Var1 | Var2 | scag | value |
---|---|---|---|

dots_y | circle_y | clumpy2 | 0.9948 |

slant_up_y | slant_up_x | convex | 0.9145 |

slant_up_y | dots_y | dcor | 0.9167 |

circle_y | circle_x | striated2 | 0.5255 |

Occasionally we will get unexpected results for a scagnostic.
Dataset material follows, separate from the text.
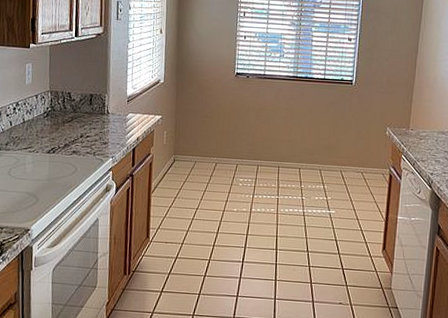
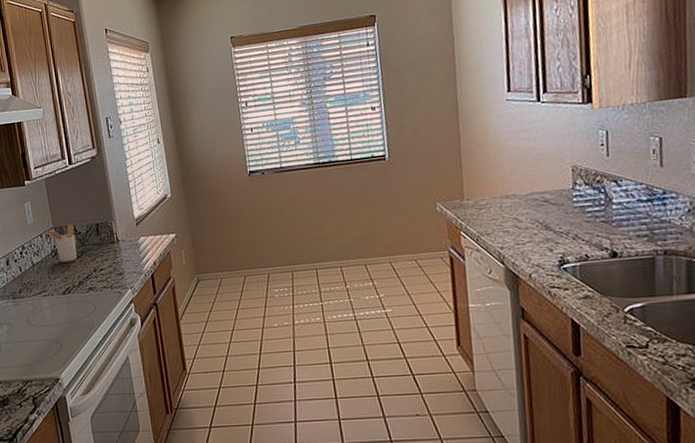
utensil holder: none [42,91,70,125] -> present [46,224,77,263]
To
diagnose a scagnostic result, the package has several draw functions
that will plot the graph based objects that are used to construct the
measures: `draw_alphahull()`

, `draw_convexhull()`

and `draw_mst()`

. Below shows the MST drawn for the
`dots`

pair of variables in the
`datasaurus_dozen`

, and it can be seen to have some
difficulty, as would be expected, defining the MST when all points are
equidistant.

Tukey, J. W. and Tukey, P. A. (1985). “Computer graphics and exploratory data analysis: An introduction”, In Proceedings of the Sixth Annual Conference and Exposition: Computer Graphics’85, 3:773-785. National Computer Graphics Association, Fairfax, VA.

Wilkinson, L., Anand, A. and Grossman, R. (2005) “Graph-theoretic scagnostics”, IEEE Symposium on Information Visualization, 2005. INFOVIS 2005., pp. 157-164, doi: 10.1109/INFVIS.2005.1532142.